If you can pre-process the data offline before inserting. There is a faster way: you can sort the data, generate SST files with non-overlapping ranges in parallel and bulk load the SST files. See https://github.com/facebook/rocksdb/wiki/Creating-and-Ingesting-SST-files

Q: What is the correct way to delete the DB? Can I simply call DestroyDB() on a live DB?

A: Close the DB then destroy the DB is the correct way. Calling DestroyDB() on a live DB is an undefined behavior.

Q: What is the difference between DestroyDB() and directly deleting the DB directory manually?

A: The major difference is that DestroyDB() will take care of the case where the RocksDB database is stored in multiple directories. For instance, a single DB can be configured to store its data in multiple directories by specifying different paths to DBOptions::db_paths, DBOptions::db_log_dir, and DBOptions::wal_dir.

Q: Any better way to dump key-value pairs generated by map-reduce job into RocksDB?

A: A better way is to use SstFileWriter, which allows you to directly create RocksDB SST files and add them to a RocksDB database. However, if you're adding SST files to an existing RocksDB database, then its key-range must not overlap with the database. https://github.com/facebook/rocksdb/wiki/Creating-and-Ingesting-SST-files

Q: Is it safe to read from or write to RocksDB inside compaction filter callback?

A: It is safe to read but not always safe to write to RocksDB inside compaction filter callback as write might trigger deadlock when write-stop condition is triggered.

Q: Does RocksDB hold SST files and memtables for a snapshot?

A: No. See https://github.com/facebook/rocksdb/wiki/RocksDB-Overview#gets-iterators-and-snapshots for how snapshots work.

Q: With DBWithTTL, is there a time bound for the expired keys to be removed?

A: DBwithTTL itself does not provide an upper time bound. Expired keys will be removed when they are part of any compaction. However, there is no guarantee that when such compaction will start. For instance, if you have a certain key-range that is never updated, then compaction is less likely to apply to that key-range. For leveled compaction, you can enforce some limit using the feature of periodic compaction to do that. The feature right now has a limitation: if the write rate is too slow that memtable flush is never triggered, the periodic compaction won't be triggered either.

Q: If I delete a column family, and I didn't yet delete the column family handle, can I still use it to access the data?

A: Yes. DropColumnFamily() only marks the specified column family as dropped, and it will not be dropped until its reference count goes to zero and marked as dropped.

Q: Why does RocksDB issue reads from the disk when I only make write request?

A: Such IO reads are from compactions. RocksDB compaction reads from one or more SST files, perform merge-sort like operation, generate new SST files, and delete the old SST files it inputs.

Q: Is block_size before compression , or after?
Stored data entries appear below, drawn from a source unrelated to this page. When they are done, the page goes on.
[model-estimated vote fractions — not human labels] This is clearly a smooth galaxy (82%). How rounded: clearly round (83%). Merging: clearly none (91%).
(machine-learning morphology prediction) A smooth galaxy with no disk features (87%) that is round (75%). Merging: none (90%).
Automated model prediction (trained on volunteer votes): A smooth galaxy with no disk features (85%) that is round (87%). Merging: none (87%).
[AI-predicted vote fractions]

A: block_size is for size before compression.

Q: After using options.prefix_extractor, I sometimes see wrong results. What's wrong?

A: There are limitations in options.prefix_extractor. If prefix iterating is used, doesn't support Prev() or SeekToLast(), and many operations don't support SeekToFirst() either. A common mistake is to seek the last key of a prefix by calling Seek(), followed by Prev(). This is, however, not supported. Currently there is no way to find the last key of prefix with prefix iterating. Also, you can't continue iterating keys after finishing the prefix you seek to. In places where those operations are needed, you can try to set ReadOptions.total_order_seek = true to disable prefix iterating.
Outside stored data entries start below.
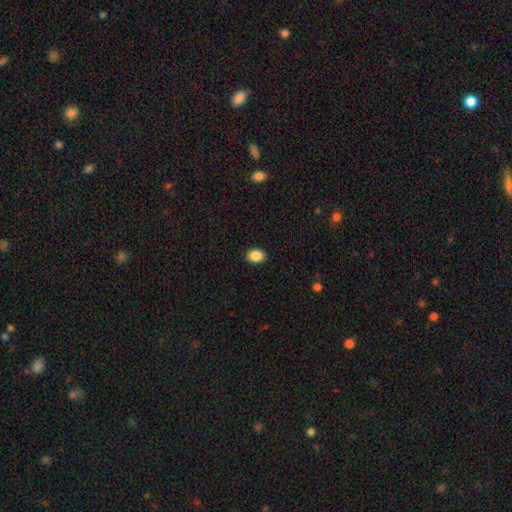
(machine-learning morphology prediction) smooth-or-featured: smooth: 88% | star or artifact: 8% | featured or disk: 4%
  how-rounded: in between: 79% | round: 20% | cigar-shaped: 1%
  merging: none: 89% | minor disturbance: 8% | major disturbance: 2% | merger: 1%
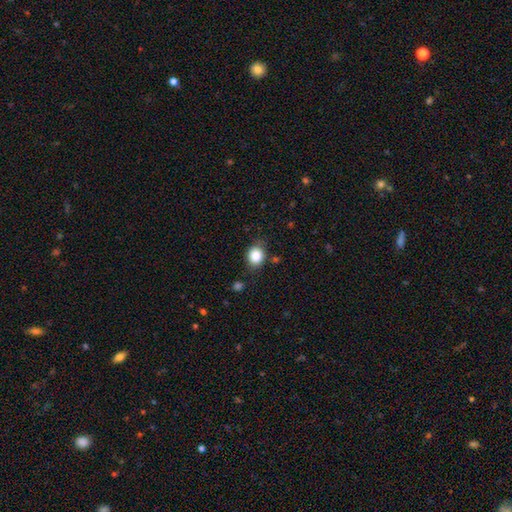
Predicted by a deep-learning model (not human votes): This is clearly a smooth galaxy (86%). How rounded: likely round (63%). Merging: likely none (78%).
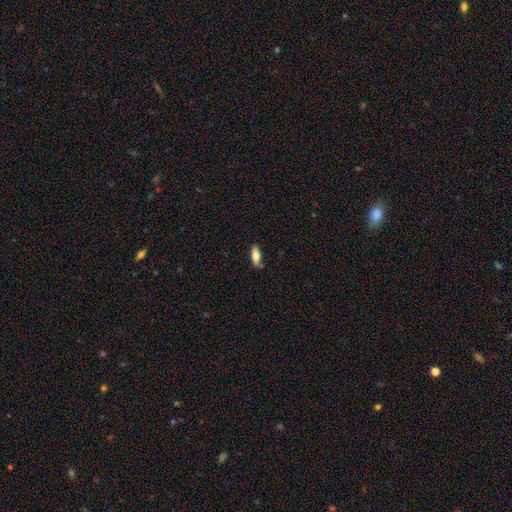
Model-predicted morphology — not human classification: Smooth or featured: smooth — 71% (featured or disk — 23%)
How rounded: in between — 71% (cigar-shaped — 27%)
Merging: none — 80% (minor disturbance — 15%)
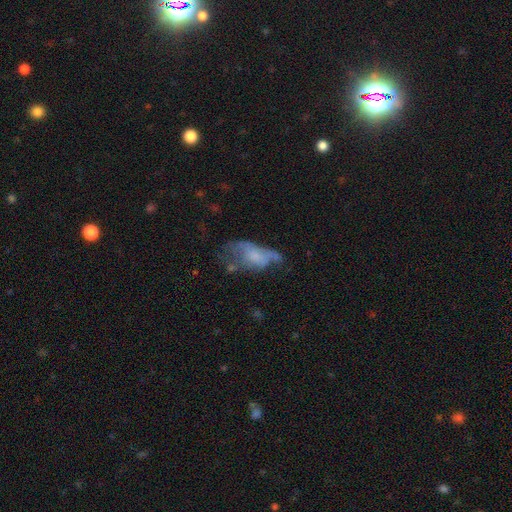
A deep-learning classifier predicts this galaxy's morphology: Smooth or featured: smooth — 47% (featured or disk — 41%)
Merging: major disturbance — 39% (none — 27%)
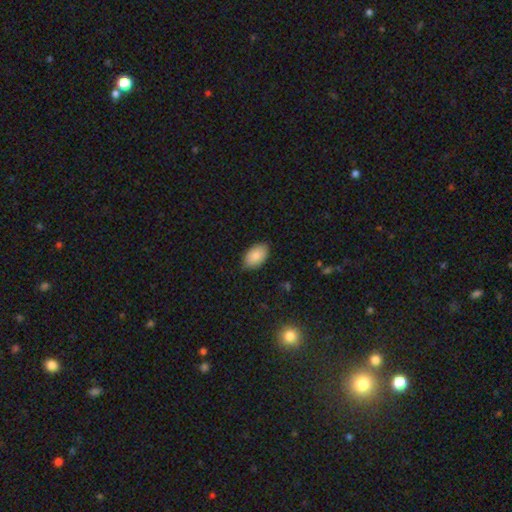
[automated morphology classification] Smooth or featured? Predicted: smooth (p=0.86). How rounded? Predicted: in between (p=0.93). Merging? Predicted: none (p=0.81).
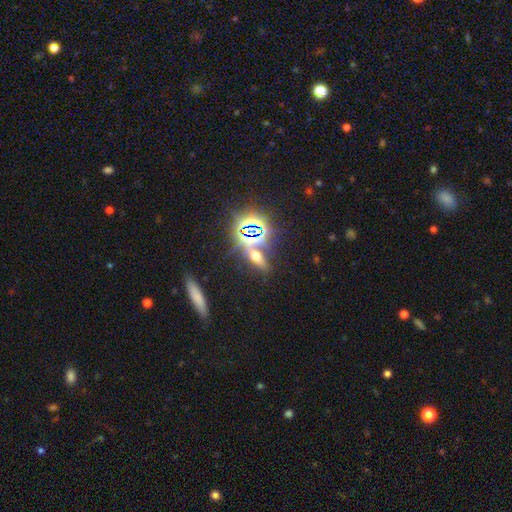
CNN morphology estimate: type=star or artifact (49%).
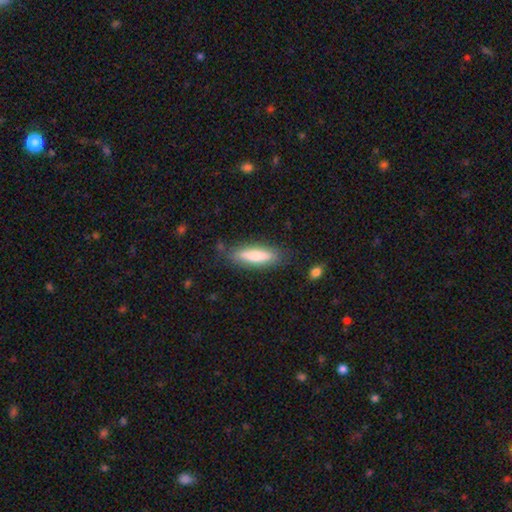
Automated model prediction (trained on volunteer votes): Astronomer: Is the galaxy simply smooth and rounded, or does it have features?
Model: smooth — 69%.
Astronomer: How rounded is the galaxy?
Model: cigar-shaped — 56% (runner-up: in between, 42%).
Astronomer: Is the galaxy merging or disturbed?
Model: none — 80%.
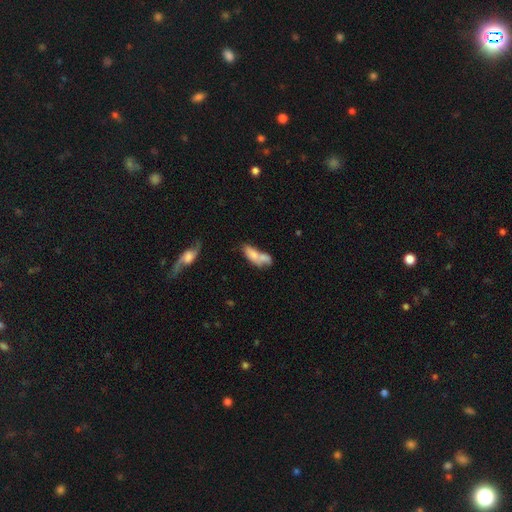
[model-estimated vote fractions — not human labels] smooth_or_featured: smooth (p=0.65) [alt: featured or disk p=0.26]
how_rounded: in between (p=0.76) [alt: cigar-shaped p=0.20]
merging: merger (p=0.55) [alt: none p=0.21]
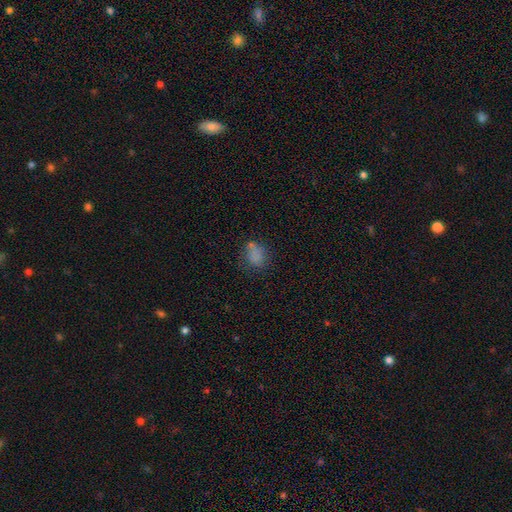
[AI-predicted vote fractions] The model was most divided on "how rounded": in between: 61%, round: 38%, cigar-shaped: 2%. More confident: smooth or featured — smooth (76%); merging — none (55%).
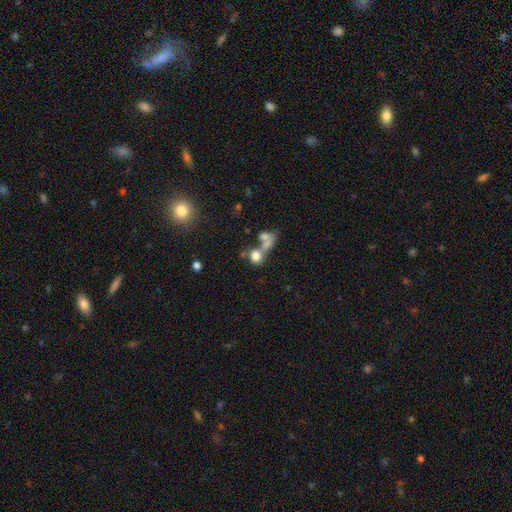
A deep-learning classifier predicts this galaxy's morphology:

Q: If Put() or Write() is called with WriteOptions.sync=true, does it mean all previous writes are persistent too?

A: Yes, but only for all previous writes with WriteOptions.disableWAL=false.
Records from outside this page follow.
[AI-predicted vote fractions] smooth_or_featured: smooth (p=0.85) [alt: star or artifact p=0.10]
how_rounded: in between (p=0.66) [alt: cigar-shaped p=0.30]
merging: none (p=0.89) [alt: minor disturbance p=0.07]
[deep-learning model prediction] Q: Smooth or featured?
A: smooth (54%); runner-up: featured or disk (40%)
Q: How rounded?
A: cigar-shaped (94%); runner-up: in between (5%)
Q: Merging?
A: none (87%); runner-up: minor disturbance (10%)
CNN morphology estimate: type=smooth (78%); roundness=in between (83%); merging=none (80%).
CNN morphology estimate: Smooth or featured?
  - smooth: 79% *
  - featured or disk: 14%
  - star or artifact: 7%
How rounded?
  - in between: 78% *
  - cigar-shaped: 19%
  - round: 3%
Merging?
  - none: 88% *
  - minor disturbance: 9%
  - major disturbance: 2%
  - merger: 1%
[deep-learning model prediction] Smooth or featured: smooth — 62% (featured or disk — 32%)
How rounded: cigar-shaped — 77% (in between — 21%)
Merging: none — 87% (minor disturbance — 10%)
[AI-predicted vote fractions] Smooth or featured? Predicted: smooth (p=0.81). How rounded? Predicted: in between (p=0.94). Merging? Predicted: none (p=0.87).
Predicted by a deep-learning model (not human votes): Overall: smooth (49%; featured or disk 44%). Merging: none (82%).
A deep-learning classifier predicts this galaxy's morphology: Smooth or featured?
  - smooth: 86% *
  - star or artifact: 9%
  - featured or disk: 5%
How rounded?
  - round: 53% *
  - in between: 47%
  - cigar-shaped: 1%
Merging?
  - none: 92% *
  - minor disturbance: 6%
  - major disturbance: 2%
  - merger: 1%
Q: I disabled write-ahead-log and rely on DB::Flush() to persist the data. It works well for single family. Can I do the same if I have multiple column families?

A: Yes. Set option.atomic_flush=true to enable atomic flush across multiple column families.

Q: What's the best way to delete a range of keys?

A: See https://github.com/facebook/rocksdb/wiki/DeleteRange .

Q: What are column families used for?

A: The most common reasons of using column families:

  1. Use different compaction setting, comparators, compression types, merge operators, or compaction filters in different parts of data
  2. Drop a column family to delete its data
  3. One column family to store metadata and another one to store the data.

Q: What's the difference between storing data in multiple column family and in multiple rocksdb database?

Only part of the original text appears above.